Selected excerpt:
====================

I saw a therapist a few weeks ago and she told me I have all the symptoms for schizophrenia.
I often have this sense that somebody is narrating my life. I can hear them talking and making comments about me- it's as if I view life in third person. I often feel this strange sense that ordinary life is just a thin shell over a reality that is so strange, abstract, and alien in comparison that merely contemplating can damage the sanity of a normal person. Whenever I look at things, I feel this sense of strange perfection that I can't even put into words. For instance, I could be sitting at a table drinking coffee and I hear the "narrator" say "Alex is sitting quietly enjoying his cafe mocha on this rusty bench" and suddenly everything in the whole Universe feels so perfect and complete. The narrator says "Alex is just a blonde boy who is enjoying his warm coffee this winter day" and once again I feel so complete and happy.
The point I want to make is that despite having all these symptoms for schizophrenia and being told by two therapists that I have an early onset of psychosis, I honestly can say that I ENJOY these "symptoms" very much. I never feel bored, in fact I feel such a deep appreciation and sense of "reward" from everything I do. It's as if my physical senses are heightened.
I could talk forever about my symptoms because there's just so much to talk about, and most of it can't even be put into words. But does anybody else feel this way?
I have heard schizophrenia if often associated with high dopamine levels. Dopamine is a neurotransmitter associated with feeling "good", so maybe that's why I find it so enjoyable.

====================

Data:
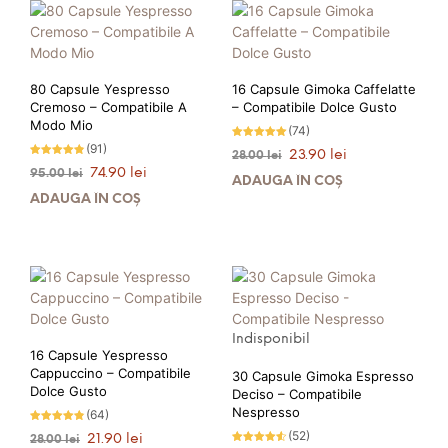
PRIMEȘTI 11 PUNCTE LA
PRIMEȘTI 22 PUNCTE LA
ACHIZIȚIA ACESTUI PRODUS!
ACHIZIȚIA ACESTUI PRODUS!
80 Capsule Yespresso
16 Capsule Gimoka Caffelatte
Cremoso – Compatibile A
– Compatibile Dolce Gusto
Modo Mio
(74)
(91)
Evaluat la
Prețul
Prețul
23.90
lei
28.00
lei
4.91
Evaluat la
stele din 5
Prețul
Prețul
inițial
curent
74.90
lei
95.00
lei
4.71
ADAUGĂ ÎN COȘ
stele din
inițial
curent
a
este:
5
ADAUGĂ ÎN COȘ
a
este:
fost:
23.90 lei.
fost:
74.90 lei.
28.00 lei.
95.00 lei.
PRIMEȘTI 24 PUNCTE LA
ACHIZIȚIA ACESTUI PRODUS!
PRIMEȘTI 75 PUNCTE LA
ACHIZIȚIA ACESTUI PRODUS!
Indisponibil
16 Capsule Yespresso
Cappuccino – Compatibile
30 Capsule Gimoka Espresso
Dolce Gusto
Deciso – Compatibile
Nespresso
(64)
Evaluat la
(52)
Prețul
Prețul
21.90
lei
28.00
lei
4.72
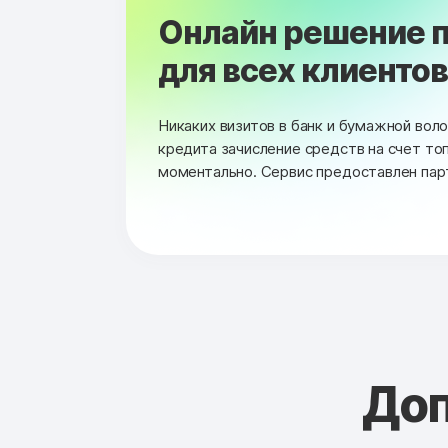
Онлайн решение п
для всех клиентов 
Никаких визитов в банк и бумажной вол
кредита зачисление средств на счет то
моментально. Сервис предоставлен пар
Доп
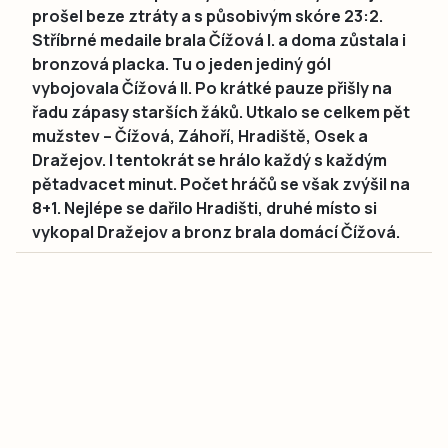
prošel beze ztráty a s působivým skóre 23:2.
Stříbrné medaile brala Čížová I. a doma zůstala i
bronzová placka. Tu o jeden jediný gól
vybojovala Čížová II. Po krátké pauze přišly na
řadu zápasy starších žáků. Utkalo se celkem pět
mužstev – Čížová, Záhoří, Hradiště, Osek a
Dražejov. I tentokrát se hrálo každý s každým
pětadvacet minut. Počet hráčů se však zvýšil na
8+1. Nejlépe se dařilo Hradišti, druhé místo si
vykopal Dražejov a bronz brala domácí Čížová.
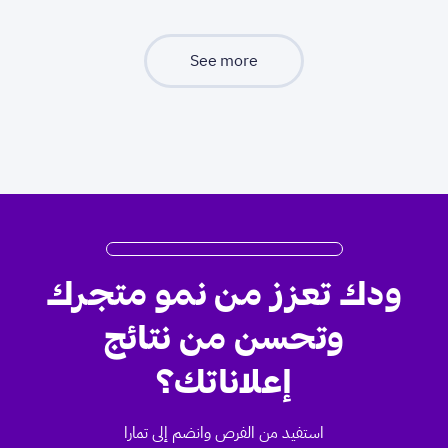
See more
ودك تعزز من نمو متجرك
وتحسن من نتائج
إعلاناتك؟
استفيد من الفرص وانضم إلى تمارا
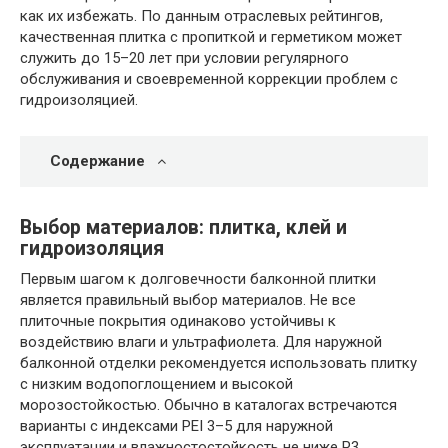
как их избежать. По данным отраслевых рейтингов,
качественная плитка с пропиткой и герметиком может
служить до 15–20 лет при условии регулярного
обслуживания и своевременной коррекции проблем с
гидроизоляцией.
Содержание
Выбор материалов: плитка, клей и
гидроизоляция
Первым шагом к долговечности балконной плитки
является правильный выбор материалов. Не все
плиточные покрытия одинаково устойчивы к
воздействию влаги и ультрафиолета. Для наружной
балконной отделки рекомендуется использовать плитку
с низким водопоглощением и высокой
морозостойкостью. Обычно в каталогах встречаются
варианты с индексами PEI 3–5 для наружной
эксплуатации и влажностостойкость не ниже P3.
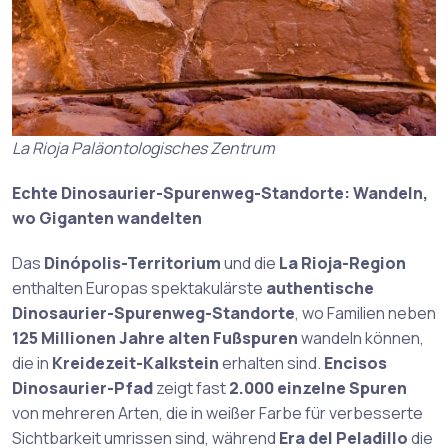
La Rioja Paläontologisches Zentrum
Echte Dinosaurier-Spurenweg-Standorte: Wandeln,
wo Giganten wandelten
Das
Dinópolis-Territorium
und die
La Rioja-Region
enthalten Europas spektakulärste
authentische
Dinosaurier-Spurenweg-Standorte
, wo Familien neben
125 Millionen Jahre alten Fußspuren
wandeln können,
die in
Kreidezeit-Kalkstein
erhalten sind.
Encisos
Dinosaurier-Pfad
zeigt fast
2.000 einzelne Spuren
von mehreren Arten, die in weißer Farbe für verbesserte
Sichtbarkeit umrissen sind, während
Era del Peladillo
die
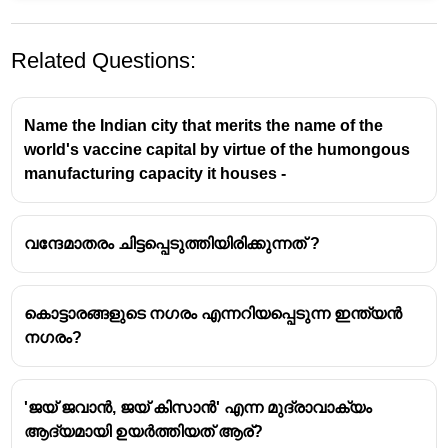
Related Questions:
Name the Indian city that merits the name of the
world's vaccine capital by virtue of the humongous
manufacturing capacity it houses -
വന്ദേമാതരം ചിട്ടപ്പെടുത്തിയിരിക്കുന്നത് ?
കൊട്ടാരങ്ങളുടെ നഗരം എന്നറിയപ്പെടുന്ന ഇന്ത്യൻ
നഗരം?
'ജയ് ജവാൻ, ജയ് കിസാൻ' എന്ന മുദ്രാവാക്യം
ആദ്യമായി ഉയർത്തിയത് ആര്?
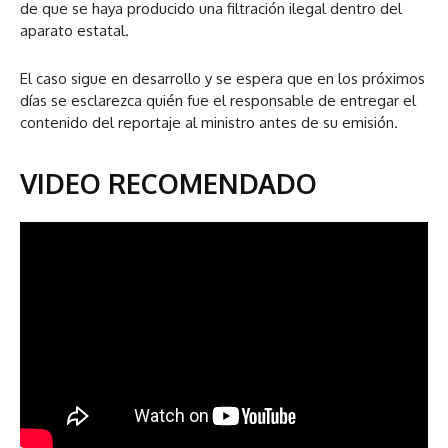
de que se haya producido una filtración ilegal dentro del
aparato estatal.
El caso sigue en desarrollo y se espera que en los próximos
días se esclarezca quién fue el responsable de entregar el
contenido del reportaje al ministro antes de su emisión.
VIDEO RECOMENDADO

====================

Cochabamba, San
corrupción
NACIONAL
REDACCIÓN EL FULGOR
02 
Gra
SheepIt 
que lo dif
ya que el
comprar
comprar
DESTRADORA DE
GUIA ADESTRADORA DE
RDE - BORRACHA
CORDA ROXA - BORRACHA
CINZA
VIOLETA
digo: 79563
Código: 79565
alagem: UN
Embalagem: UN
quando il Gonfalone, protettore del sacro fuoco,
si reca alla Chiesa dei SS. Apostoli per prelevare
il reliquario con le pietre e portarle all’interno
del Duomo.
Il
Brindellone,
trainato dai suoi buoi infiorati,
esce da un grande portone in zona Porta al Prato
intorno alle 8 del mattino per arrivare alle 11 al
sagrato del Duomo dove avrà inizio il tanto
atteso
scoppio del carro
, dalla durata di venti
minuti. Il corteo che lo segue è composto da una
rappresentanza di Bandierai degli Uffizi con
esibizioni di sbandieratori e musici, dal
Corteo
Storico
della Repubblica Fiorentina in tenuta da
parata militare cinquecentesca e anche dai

====================

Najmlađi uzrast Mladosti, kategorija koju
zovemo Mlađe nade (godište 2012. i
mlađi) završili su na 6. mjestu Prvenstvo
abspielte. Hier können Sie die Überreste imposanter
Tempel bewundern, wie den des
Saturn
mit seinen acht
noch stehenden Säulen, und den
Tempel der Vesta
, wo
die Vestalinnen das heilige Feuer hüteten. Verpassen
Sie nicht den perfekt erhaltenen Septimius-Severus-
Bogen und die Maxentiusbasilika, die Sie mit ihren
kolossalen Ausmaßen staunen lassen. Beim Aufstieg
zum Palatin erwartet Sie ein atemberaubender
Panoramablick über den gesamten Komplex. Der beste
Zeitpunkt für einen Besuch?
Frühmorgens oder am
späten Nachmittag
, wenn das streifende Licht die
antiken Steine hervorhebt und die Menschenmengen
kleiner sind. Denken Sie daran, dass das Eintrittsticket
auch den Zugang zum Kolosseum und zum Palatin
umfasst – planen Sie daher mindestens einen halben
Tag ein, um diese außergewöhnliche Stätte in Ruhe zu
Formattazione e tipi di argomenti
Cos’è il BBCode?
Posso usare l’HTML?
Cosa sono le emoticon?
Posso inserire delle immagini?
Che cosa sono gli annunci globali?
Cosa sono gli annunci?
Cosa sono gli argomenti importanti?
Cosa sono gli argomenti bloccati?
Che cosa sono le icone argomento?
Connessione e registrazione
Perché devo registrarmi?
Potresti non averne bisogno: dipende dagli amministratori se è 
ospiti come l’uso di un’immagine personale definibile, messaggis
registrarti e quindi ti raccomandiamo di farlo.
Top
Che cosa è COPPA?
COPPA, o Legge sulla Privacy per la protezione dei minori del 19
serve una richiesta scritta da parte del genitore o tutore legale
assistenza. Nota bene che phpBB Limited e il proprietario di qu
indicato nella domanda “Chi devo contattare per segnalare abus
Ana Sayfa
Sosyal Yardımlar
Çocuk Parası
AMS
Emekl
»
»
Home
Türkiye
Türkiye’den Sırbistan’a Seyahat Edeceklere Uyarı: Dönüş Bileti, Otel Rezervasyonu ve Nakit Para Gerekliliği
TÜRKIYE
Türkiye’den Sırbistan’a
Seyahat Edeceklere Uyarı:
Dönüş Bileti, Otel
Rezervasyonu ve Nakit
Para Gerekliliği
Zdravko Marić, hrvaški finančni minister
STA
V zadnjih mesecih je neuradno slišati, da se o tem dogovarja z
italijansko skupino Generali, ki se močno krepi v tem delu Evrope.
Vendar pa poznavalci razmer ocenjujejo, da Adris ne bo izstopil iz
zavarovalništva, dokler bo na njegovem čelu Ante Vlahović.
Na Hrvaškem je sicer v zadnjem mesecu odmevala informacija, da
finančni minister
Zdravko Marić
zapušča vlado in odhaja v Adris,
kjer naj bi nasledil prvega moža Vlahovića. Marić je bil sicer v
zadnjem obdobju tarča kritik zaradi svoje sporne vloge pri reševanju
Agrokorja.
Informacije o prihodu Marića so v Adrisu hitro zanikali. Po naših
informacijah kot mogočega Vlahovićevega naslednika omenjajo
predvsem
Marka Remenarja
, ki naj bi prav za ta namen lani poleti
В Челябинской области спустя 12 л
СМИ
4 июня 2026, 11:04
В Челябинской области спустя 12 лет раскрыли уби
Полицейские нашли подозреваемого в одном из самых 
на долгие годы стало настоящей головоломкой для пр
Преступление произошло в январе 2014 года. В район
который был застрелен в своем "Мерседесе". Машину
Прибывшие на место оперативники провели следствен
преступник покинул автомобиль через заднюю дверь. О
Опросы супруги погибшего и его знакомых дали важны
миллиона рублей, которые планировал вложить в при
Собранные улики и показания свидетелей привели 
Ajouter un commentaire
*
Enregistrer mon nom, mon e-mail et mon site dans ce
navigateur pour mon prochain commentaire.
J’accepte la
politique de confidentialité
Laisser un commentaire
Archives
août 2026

====================

Work required:
Copy out the entire post about enjoying the symptoms of schizophrenia, word for word and with nothing left out.

Solution for this exercise:
I saw a therapist a few weeks ago and she told me I have all the symptoms for schizophrenia.
I often have this sense that somebody is narrating my life. I can hear them talking and making comments about me- it's as if I view life in third person. I often feel this strange sense that ordinary life is just a thin shell over a reality that is so strange, abstract, and alien in comparison that merely contemplating can damage the sanity of a normal person. Whenever I look at things, I feel this sense of strange perfection that I can't even put into words. For instance, I could be sitting at a table drinking coffee and I hear the "narrator" say "Alex is sitting quietly enjoying his cafe mocha on this rusty bench" and suddenly everything in the whole Universe feels so perfect and complete. The narrator says "Alex is just a blonde boy who is enjoying his warm coffee this winter day" and once again I feel so complete and happy.
The point I want to make is that despite having all these symptoms for schizophrenia and being told by two therapists that I have an early onset of psychosis, I honestly can say that I ENJOY these "symptoms" very much. I never feel bored, in fact I feel such a deep appreciation and sense of "reward" from everything I do. It's as if my physical senses are heightened.
I could talk forever about my symptoms because there's just so much to talk about, and most of it can't even be put into words. But does anybody else feel this way?
I have heard schizophrenia if often associated with high dopamine levels. Dopamine is a neurotransmitter associated with feeling "good", so maybe that's why I find it so enjoyable.